Mindfulness-based stress reduction: A literature review and clinician’s guide
Article first published online: 2 APR 2008
© 2008 The Author(s)
Journal of the American Academy of Nurse Practitioners
Volume 20, Issue 4, pages 212–216, April 2008
How to Cite
Praissman, S. (2008), Mindfulness-based stress reduction: A literature review and clinician’s guide. Journal of the American Academy of Nurse Practitioners, 20: 212–216. doi: 10.1111/j.1745-7599.2008.00306.x
- Issue published online: 2 APR 2008
- Article first published online: 2 APR 2008
- Received: December 2006;accepted: April 2007
- stress reduction
Purpose: To provide nurse practitioners (NPs) with clinical research about Mindfulness-Based Stress Reduction (MBSR) and demonstrate its usefulness for reducing stress in a variety of populations.
Data Sources: A literature review was conducted using the following databases: EBSCO, Cinahl, Pschyline, and Medline. English language articles published between 2000 and 2006 in peer-reviewed journals were reviewed. Search terms “mindfulness,”“meditation,” and “stress” were used. Additional information was obtained through select, reputable Internet sites.

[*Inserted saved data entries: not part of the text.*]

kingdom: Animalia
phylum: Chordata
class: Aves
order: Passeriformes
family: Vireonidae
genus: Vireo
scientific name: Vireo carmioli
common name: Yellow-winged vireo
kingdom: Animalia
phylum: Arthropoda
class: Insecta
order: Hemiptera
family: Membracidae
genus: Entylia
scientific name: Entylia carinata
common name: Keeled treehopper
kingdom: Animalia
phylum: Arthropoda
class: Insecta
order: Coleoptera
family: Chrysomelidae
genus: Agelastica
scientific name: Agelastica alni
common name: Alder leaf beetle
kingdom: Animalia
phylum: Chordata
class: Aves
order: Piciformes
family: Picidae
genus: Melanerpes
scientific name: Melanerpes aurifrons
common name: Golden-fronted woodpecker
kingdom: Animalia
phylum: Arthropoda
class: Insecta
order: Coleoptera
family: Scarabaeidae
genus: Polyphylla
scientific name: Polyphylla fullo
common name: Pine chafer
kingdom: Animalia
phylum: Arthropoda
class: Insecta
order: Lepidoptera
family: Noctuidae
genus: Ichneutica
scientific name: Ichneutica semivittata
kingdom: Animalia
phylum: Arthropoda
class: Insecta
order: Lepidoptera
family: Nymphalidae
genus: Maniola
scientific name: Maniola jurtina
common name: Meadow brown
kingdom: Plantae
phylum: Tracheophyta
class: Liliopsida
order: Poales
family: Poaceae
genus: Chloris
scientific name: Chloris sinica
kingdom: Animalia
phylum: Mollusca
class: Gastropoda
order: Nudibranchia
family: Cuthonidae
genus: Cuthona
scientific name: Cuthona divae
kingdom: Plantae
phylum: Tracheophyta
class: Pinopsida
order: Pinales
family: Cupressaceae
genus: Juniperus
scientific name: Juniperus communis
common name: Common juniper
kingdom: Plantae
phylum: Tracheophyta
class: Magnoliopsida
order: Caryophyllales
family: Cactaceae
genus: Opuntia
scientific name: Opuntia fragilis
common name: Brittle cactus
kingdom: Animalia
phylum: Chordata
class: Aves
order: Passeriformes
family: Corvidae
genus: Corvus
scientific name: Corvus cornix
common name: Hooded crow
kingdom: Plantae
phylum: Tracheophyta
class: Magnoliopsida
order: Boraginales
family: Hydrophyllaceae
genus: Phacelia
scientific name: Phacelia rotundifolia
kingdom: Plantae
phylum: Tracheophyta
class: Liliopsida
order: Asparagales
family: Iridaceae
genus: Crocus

Conclusions: MBSR is an effective treatment for reducing stress and anxiety that accompanies daily life and chronic illness. MBSR is also therapeutic for healthcare providers, enhancing their interactions with patients. No negative side effects from MBSR have been documented.
Implications for practice: MBSR is a safe, effective, integrative approach for reducing stress. Patients and healthcare providers experiencing stress or stress-related symptoms benefit from MBSR programs. NPs can safely and effectively use this intervention in a variety of patient populations.